Monument Valley sunrise / Flagstaff
Mother Nature gave us a rainbow and took away a sunrise. We woke up today to rain in Monument Valley, which meant we were going to do our sunrise tour with little chance of catching the morning light.
At 6:05 am, an hour before sunrise, we met our tour guide Larry in the parking lot next to our hotel. We were the only people he took out, and we spent the next couple of hours going deep into Monument Valley and experiencing all the different formations this sacred Navajo place has to offer. We saw many sand dunes, too – so much Navajo stone had powdered to dust by erosion. The rain provided us the opportunity to experience a formation called Big Hogan. It was a giant arch with a hole at the top. Water was dripping from the hole and from various other crevices in the rock, which we couldn’t even see – that’s how small they were. Larry, who is a native Navajo born on the reservation, sang a traditional Native American song for us while we were listening to the water drip. It was quite the meditative experience in the middle of the valley.
We learned a lot about the Navajo from Larry and from the Monument Valley visitor center right next to our hotel. The tribal park was created in 1958. The Navajo met under a tree and voted on it. Some residents of the valley didn’t want it established, but others saw it as a way to control the intrusion by outsiders and to create income for the entire population. There are about 165,000 Navajo on the reservation. “Navajo” is actually not the name of their tribe; it’s a what the Spanish thought the Navajo were saying when they first encountered the Spanish and were trying to introduce themselves. The tribe name is actually Dine (pronounced Deeneh). Larry shared some of their mythology, which serves to explain the 4 seasons, the 4 directions and other phenomena. He also shared other Dine words that are now state names – Alaska came from the word for “people who went too far North” and “Dakota” came from the word for riverbeds (lots of them up there). I forget what Utah came from, but that’s a Native word as well. For me, it has been fascinating to meet Native Americans and to learn more about their culture firsthand. Not having grown up in the United States, all I really know about them is what I’ve read in Karl May novels (are Americans even familiar with this German writer?) and movies like Dances with Wolves. Sad, I know.

# DIRECTIVES
[1] Reproduce the Monument Valley travel account word for word, starting with "At 6:05 am, an" and going on through "of the valley.".
[2] Write what follows the last sentence of the Monument Valley travel account, carrying it forward in the same voice.

# EXTRACTED INFORMATION

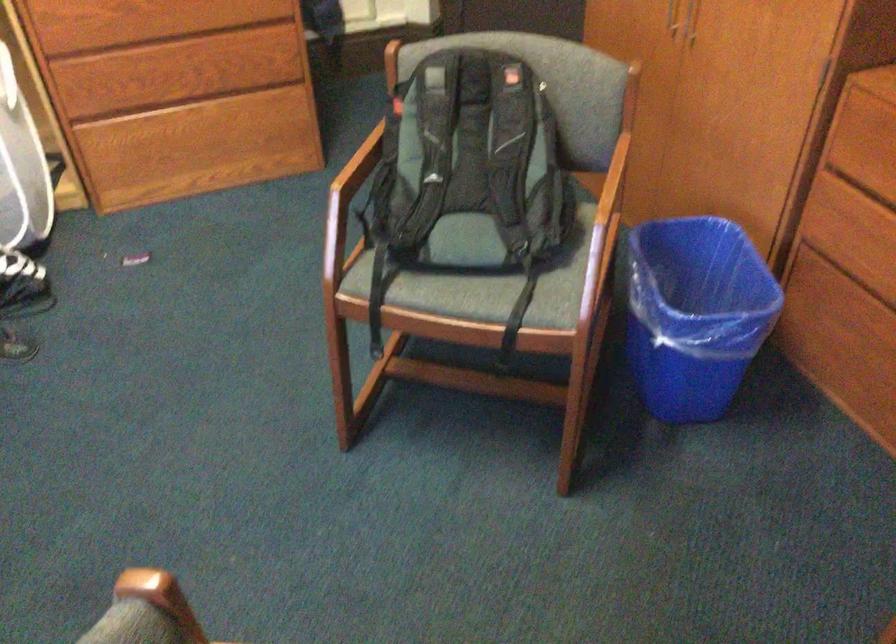
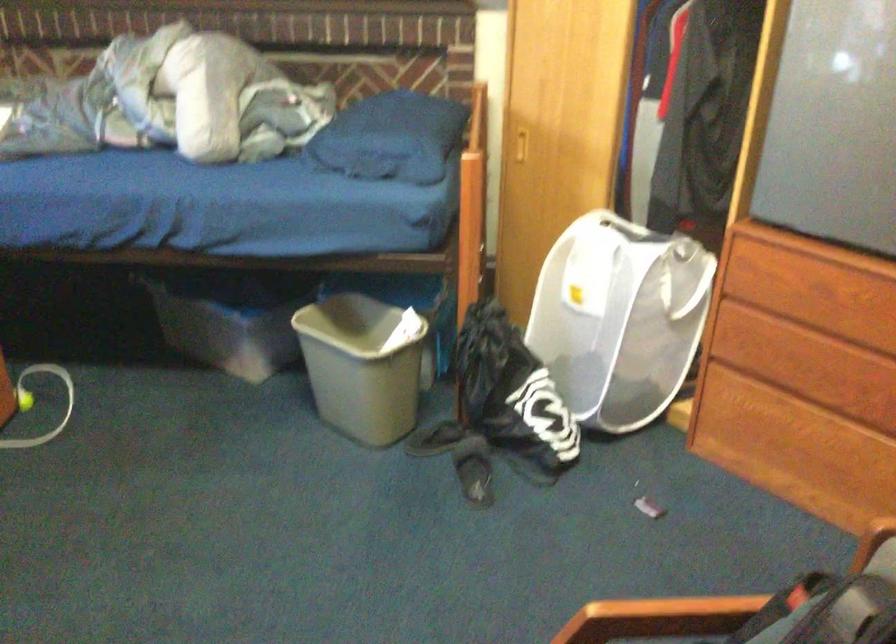
Question: How did the camera likely rotate?

Choices:
 (A) Left
 (B) Right
 (C) Up
 (D) Down

Answer: (A)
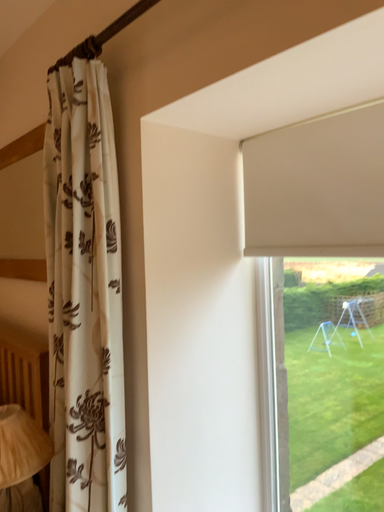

# ANSWER LIST
[1]
At 6:05 am, an hour before sunrise, we met our tour guide Larry in the parking lot next to our hotel. We were the only people he took out, and we spent the next couple of hours going deep into Monument Valley and experiencing all the different formations this sacred Navajo place has to offer. We saw many sand dunes, too – so much Navajo stone had powdered to dust by erosion. The rain provided us the opportunity to experience a formation called Big Hogan. It was a giant arch with a hole at the top. Water was dripping from the hole and from various other crevices in the rock, which we couldn’t even see – that’s how small they were. Larry, who is a native Navajo born on the reservation, sang a traditional Native American song for us while we were listening to the water drip. It was quite the meditative experience in the middle of the valley.

[2]
We were back at our hotel around 9 am. We had breakfast and did some shopping, then headed South towards Flagstaff, a 2-hour drive. The rain stopped somewhere along the way, and we enjoyed white puffy clouds and darker storm clouds in the distance. We got on our by now familiar Highway 89, and on the way to Flagstaff, we stopped by two sites – the Wupatki National Monument and the Sunset Crater National Monument. Wupatki featured a pueblo inhabited by Native Americans between 1100 and 1250 AD, then abandoned for reason unknown.
The Sunset Crater about 20 miles down the road was an quite the surprise for us. Neither one of us knew that Northern Arizona had volcanoes. Apparently, scientists are not sure why that is either, as Arizona does not lie on a plate boundary like most volcanic zones do. We saw a great amount of lava, and the only thing that made this lava field different from Hawaii Volcanoes national park was the pine trees.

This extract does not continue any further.